Das bedeutet, dass es für Frauen oftmals ein großes Hemmnis gibt, die Notunterkünfte über- haupt in Anspruch zu nehmen. Auch hier müssen wir also gezielt nacharbeiten: Es braucht frauenspezifische Notunterkünfte im Bereich der Wohnungslosenhilfe.
(Beifall von den GRÜNEN und Anja Butschkau [SPD])
Darüber hinaus sind die speziellen Angebote für Frauen in Nordrhein-Westfalen sehr ungleich verteilt. Während wir in der Rhein-Ruhr-Schiene und gerade im großstädtischen Raum durchaus gute Ansätze und Angebote haben, mangelt es nach wie vor an der Flächendeckung.

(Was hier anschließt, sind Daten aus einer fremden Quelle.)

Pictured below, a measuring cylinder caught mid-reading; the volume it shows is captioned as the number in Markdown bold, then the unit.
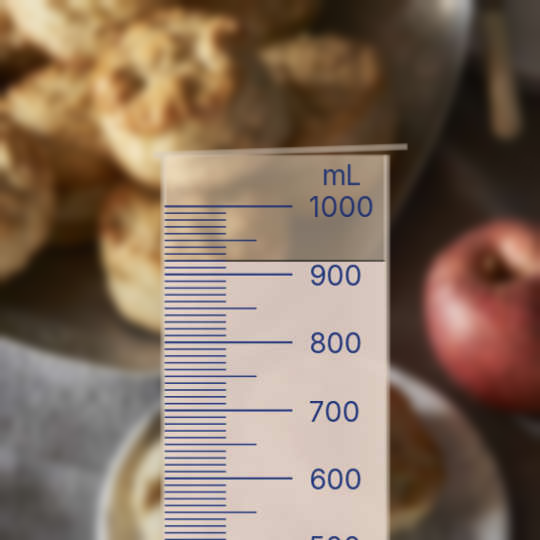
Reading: **920** mL
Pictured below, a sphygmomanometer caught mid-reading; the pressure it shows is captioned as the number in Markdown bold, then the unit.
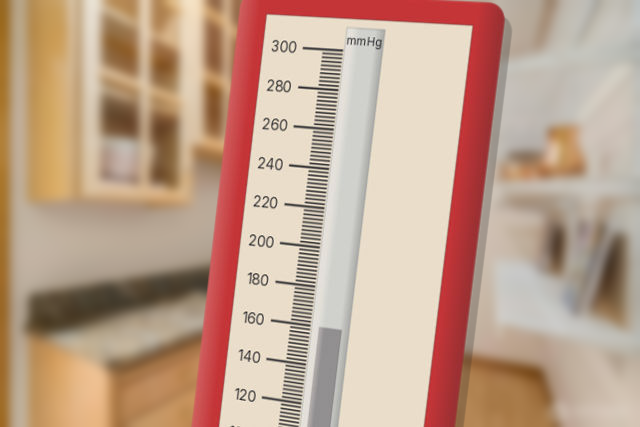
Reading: **160** mmHg
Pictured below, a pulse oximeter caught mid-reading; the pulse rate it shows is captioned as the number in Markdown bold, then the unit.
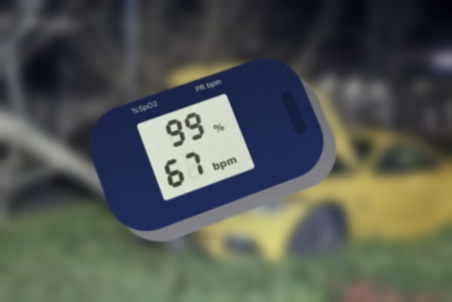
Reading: **67** bpm
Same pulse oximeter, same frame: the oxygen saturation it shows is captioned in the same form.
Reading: **99** %
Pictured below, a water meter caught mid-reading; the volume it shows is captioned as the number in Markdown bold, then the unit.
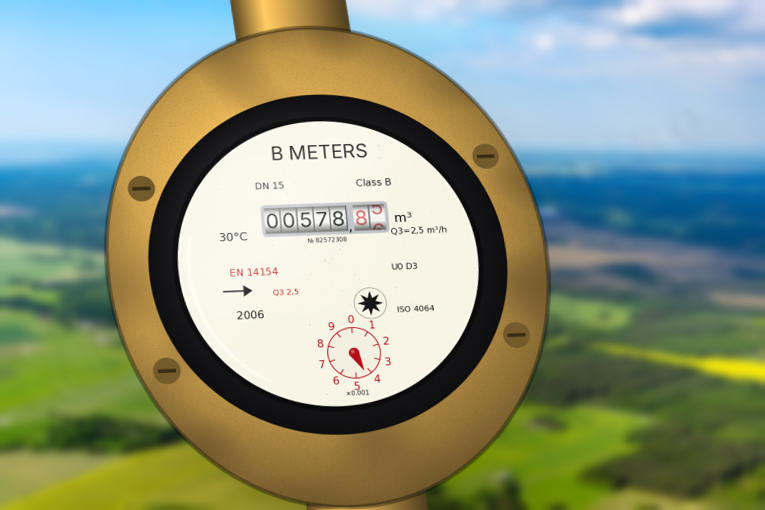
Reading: **578.854** m³
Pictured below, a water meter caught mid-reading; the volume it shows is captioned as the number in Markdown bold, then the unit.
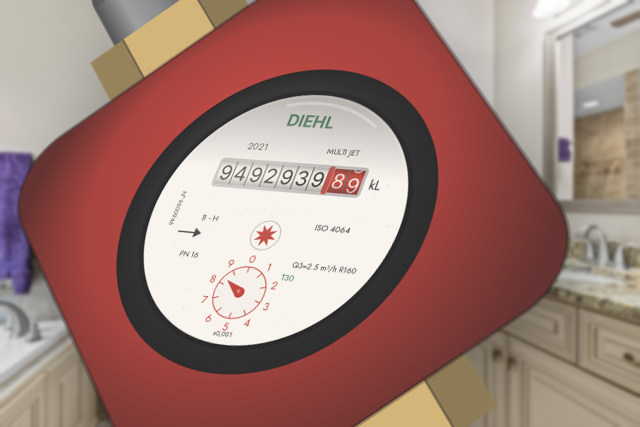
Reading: **9492939.888** kL
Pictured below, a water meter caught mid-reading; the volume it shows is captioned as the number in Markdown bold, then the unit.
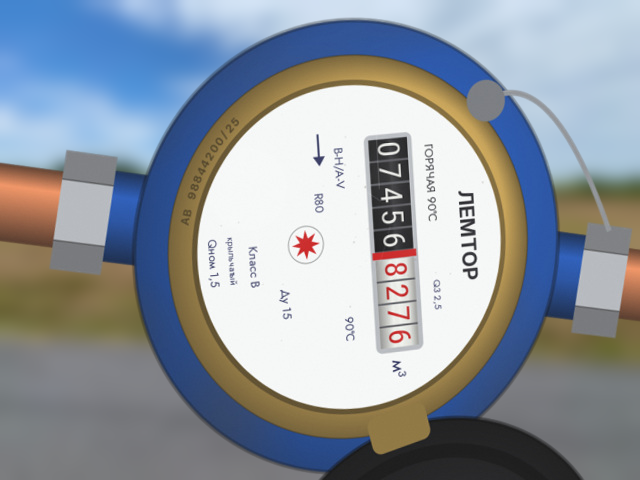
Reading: **7456.8276** m³
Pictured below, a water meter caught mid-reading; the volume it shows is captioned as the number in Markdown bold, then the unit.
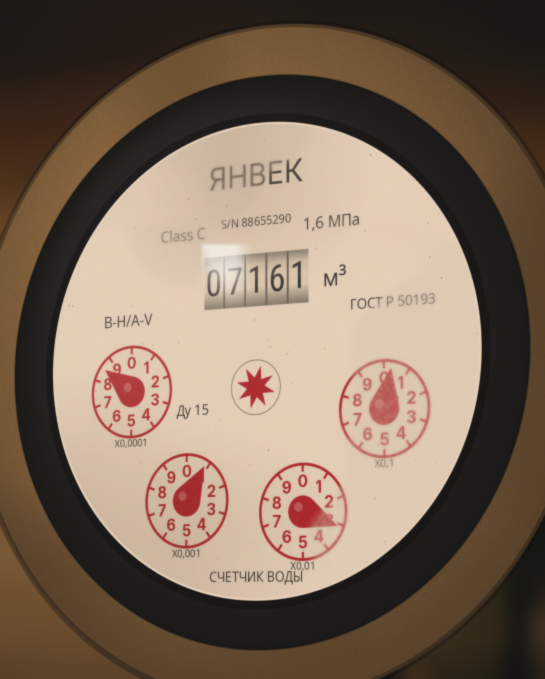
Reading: **7161.0308** m³
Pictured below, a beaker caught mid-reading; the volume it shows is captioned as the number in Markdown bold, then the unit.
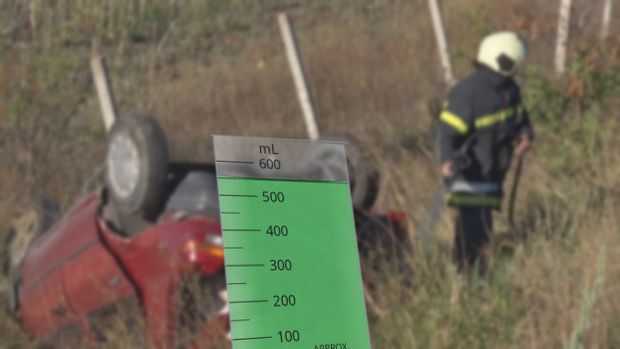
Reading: **550** mL
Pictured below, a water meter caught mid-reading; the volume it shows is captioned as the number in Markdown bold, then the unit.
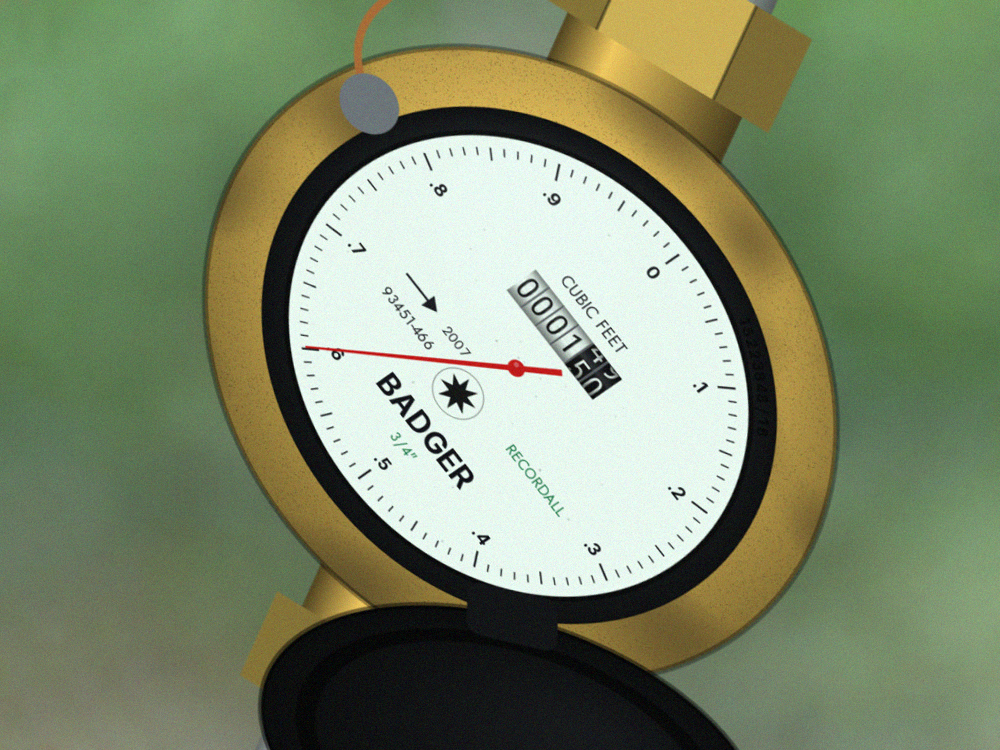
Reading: **149.60** ft³
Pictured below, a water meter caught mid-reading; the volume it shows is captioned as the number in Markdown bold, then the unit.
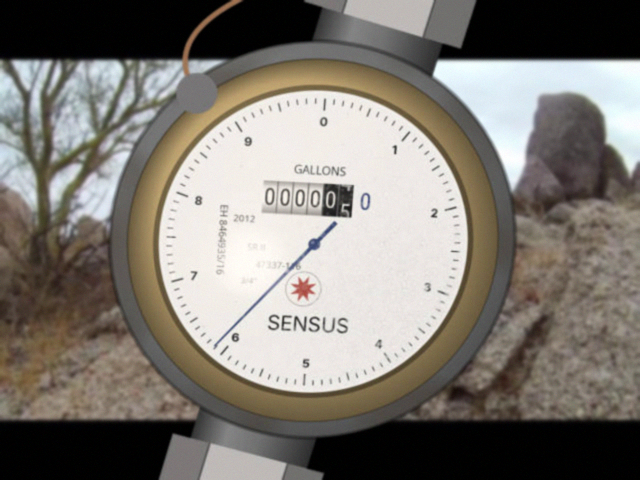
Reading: **46.1** gal
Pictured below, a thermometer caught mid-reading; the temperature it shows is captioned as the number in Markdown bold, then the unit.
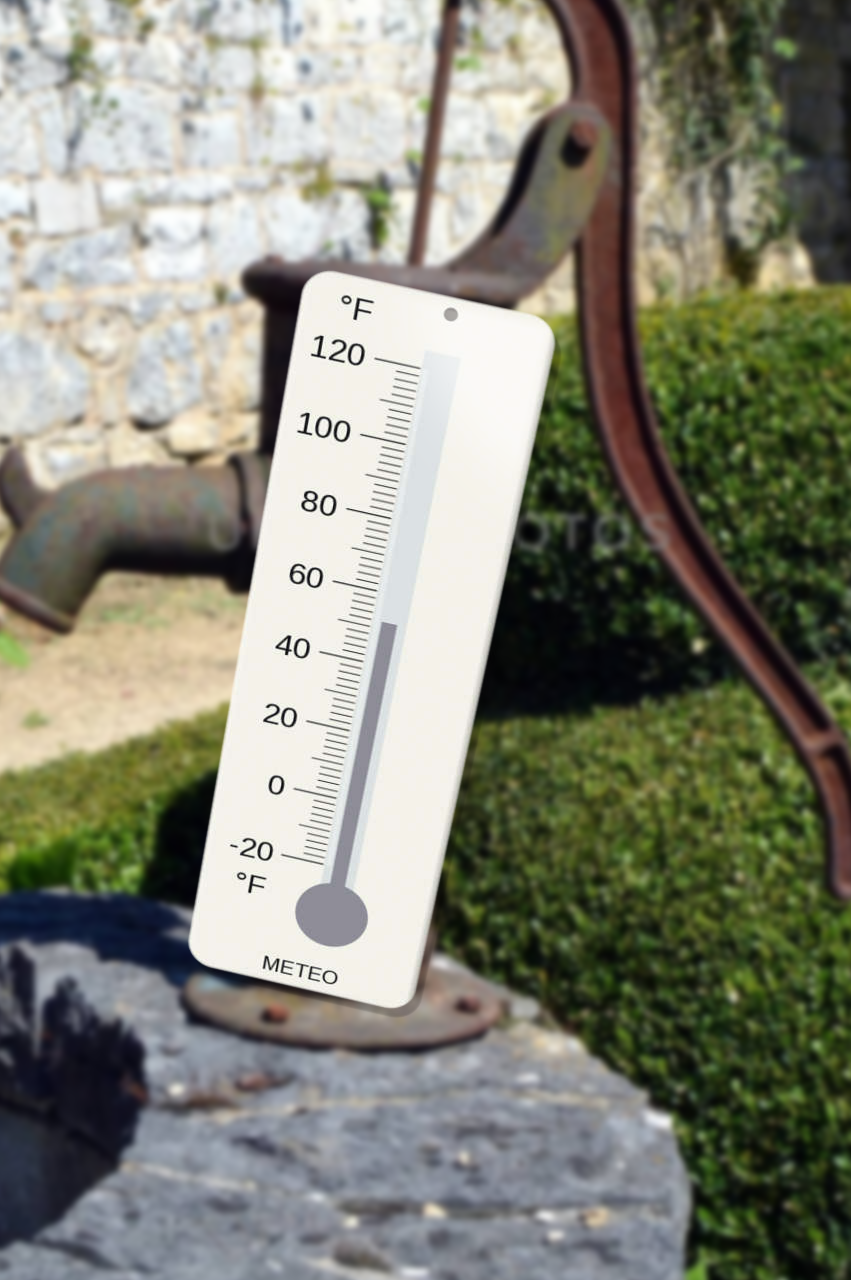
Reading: **52** °F
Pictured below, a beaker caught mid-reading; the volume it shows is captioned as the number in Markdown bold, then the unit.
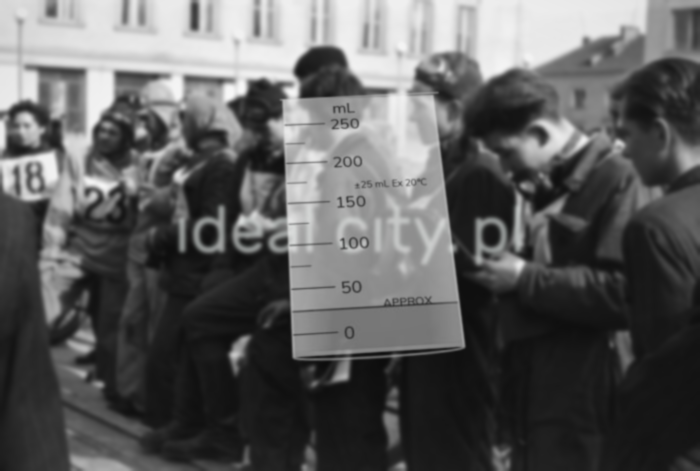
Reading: **25** mL
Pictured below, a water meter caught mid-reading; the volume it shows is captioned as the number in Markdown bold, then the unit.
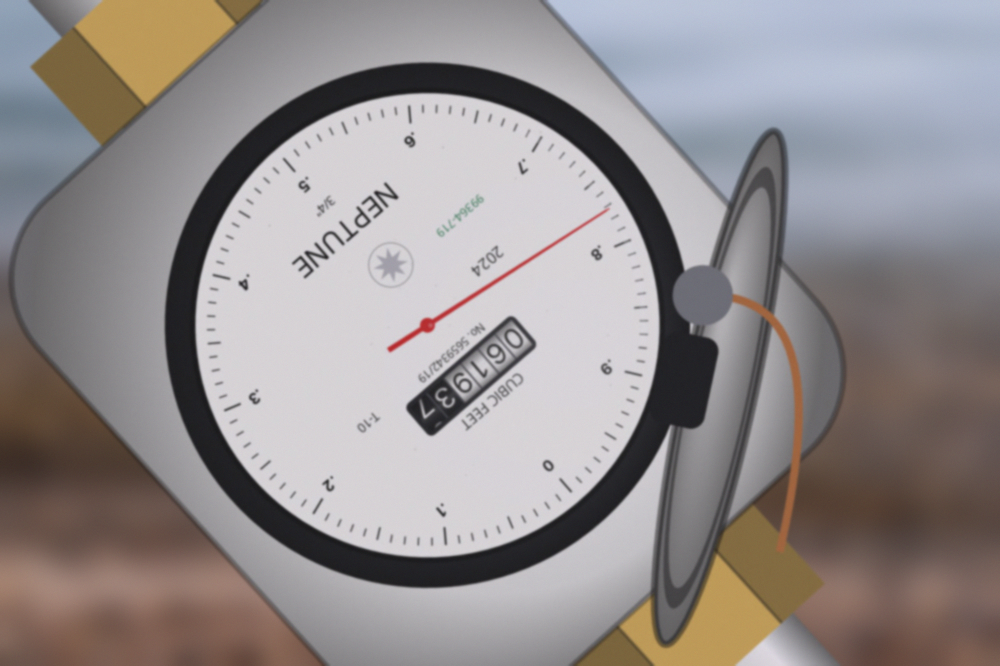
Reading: **61936.77** ft³
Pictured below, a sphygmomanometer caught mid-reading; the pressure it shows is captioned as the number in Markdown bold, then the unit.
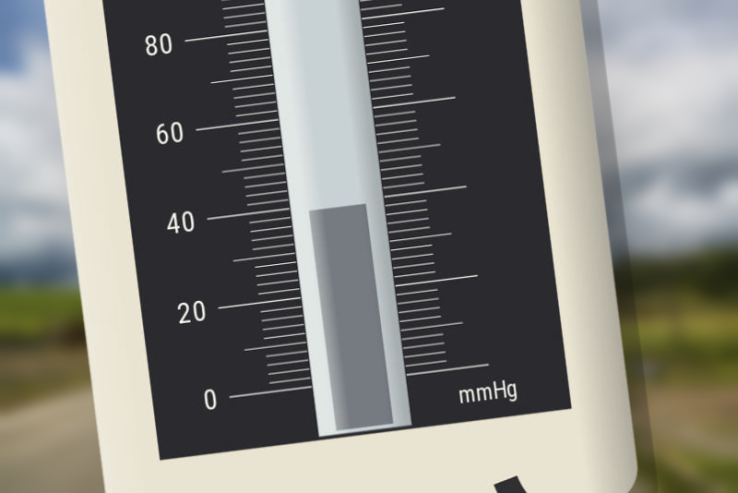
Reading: **39** mmHg
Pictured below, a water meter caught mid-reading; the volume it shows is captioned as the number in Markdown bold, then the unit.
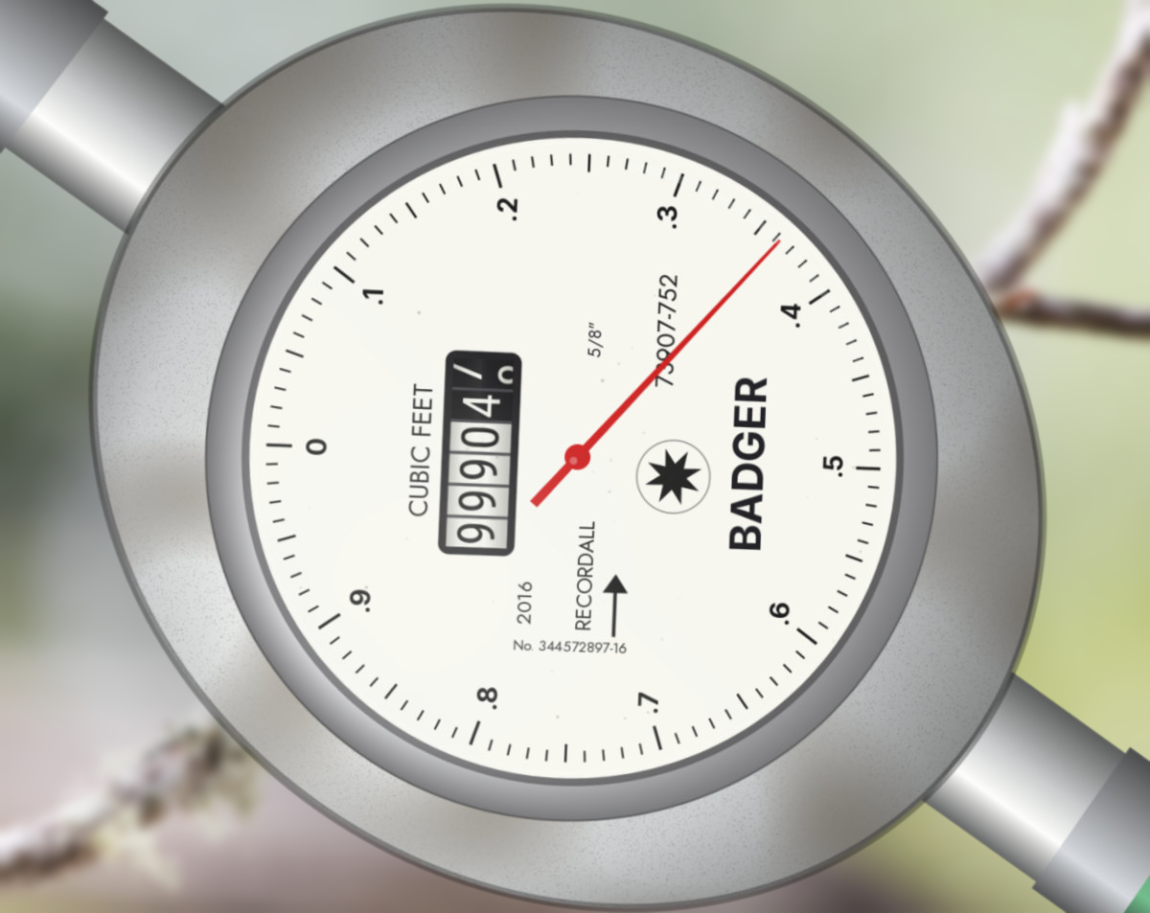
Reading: **999047.36** ft³
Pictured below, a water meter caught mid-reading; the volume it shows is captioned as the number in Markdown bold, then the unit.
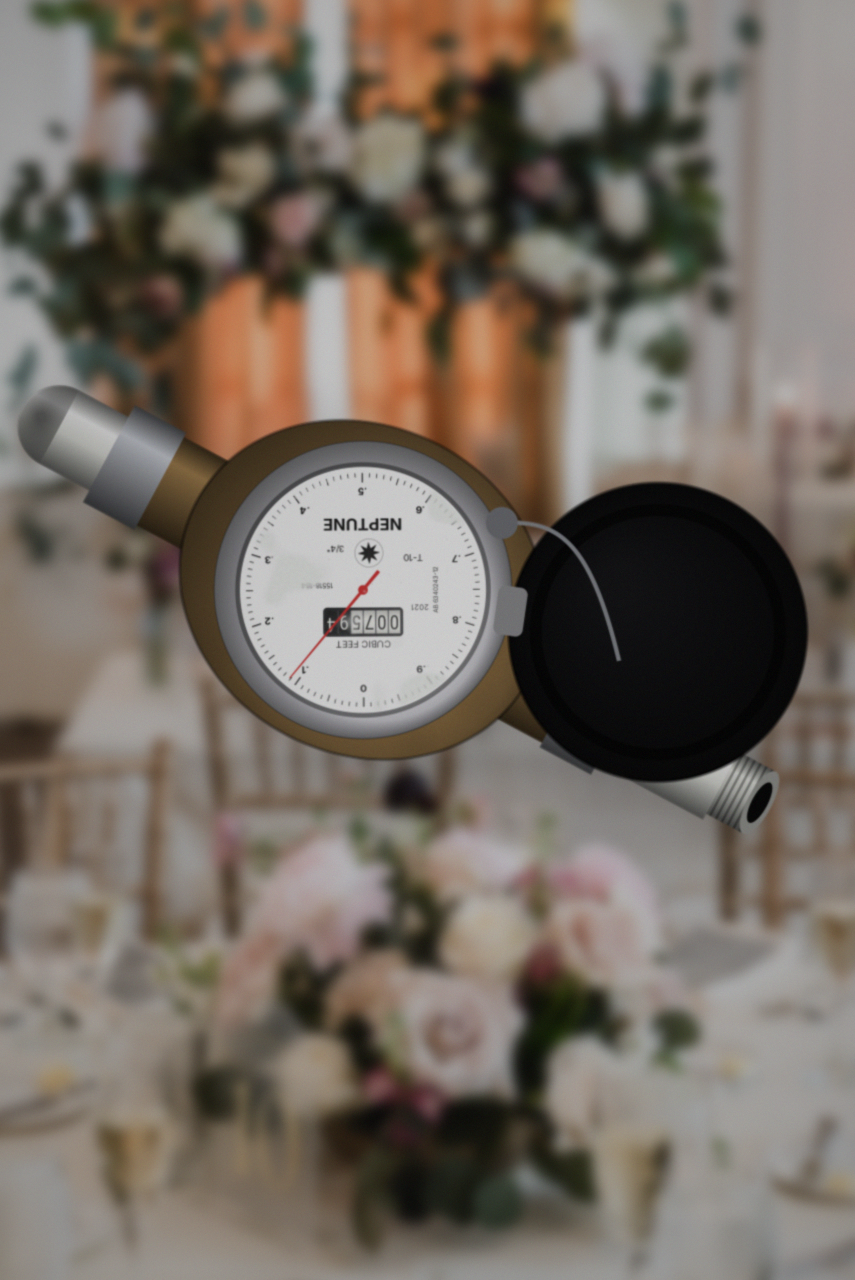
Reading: **7594.11** ft³
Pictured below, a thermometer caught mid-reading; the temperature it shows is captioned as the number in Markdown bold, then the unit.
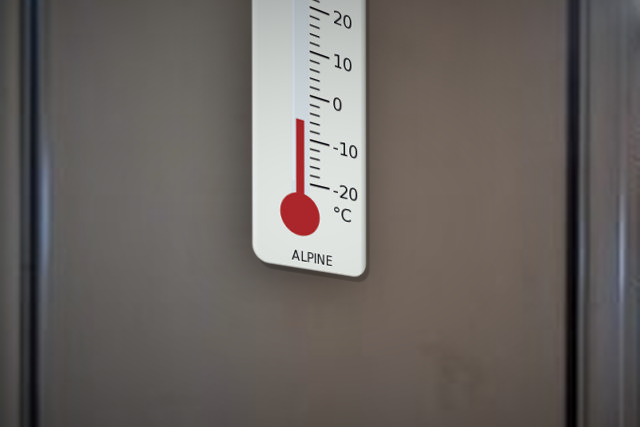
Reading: **-6** °C
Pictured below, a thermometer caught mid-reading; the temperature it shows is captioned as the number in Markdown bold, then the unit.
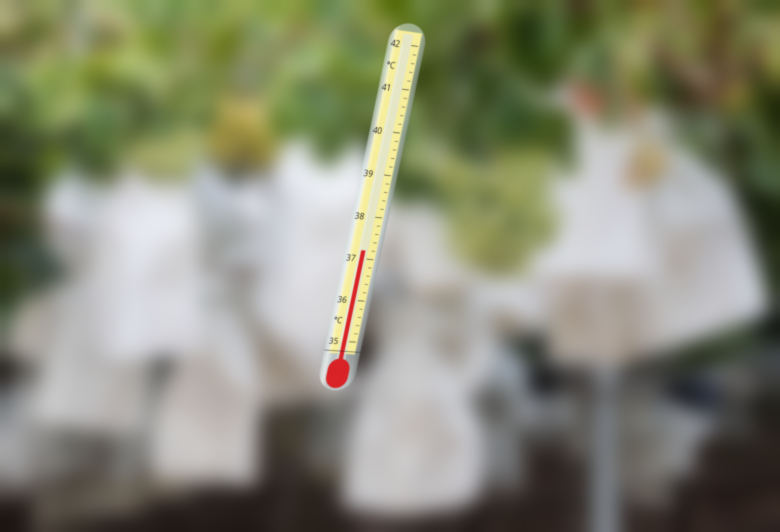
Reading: **37.2** °C
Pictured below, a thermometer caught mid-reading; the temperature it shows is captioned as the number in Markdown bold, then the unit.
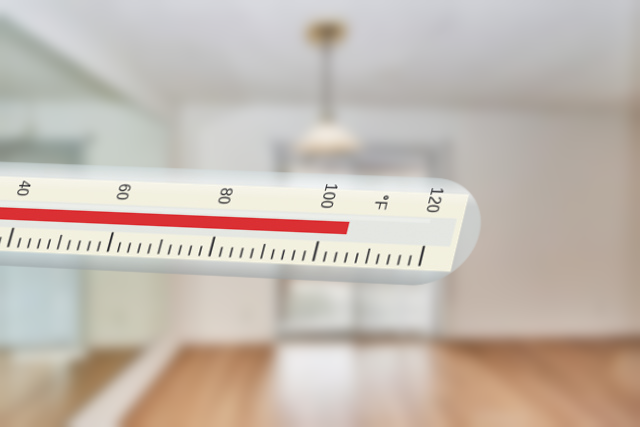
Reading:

Auch hier müssen wir nacharbeiten und die Angebote dringend in die Fläche bringen, denn auch in den Kreisen und im kreisangehörigen Raum braucht es selbstverständlich spezialisierte Angebote, die Frauen, die von Wohnungslosigkeit betroffen oder bedroht sind, unterstützen.
Es hat sich gezeigt, dass Frauen insbesondere durch aufsuchende und mobile Angebote besser erreicht werden können, als dies möglicherweise in der Wohnungslosenhilfe im klassischen Bereich oftmals der Fall ist.
Daher ist es auch notwendig, die aufsuchende medizinische Versorgung, die derzeit nur in sechs Kommunen umgesetzt wird – bei denen es sich im Grunde um Städte handelt –, flächendeckend auszubauen, denn Frauen sind nicht nur in sechs Städten in Nordrhein-Westfalen von Wohnungslosigkeit bedroht oder betroffen, sondern leider in ganz Nordrhein-Westfalen.
Die Entwicklung im Bereich der Wohnungslosigkeit von Frauen ist alarmierend; die Daten dazu zeigen es deutlich. Dadurch wird klar, dass es eine große Notwendigkeit dafür gibt, einerseits einen geschlechtersensiblen Blick auf die Ursachen von Wohnungslosigkeit zu werfen, andererseits aber auch die Lösungsansätze geschlechterspezifisch zu bearbeiten.
Hierzu habe ich aufgezeigt, was aus unserer Sicht getan werden muss, wo es mehr Flächendeckung braucht und wo wir uns auch die Unterstützung und mehr Engagement der Landesregierung wünschen. – Vielen Dank.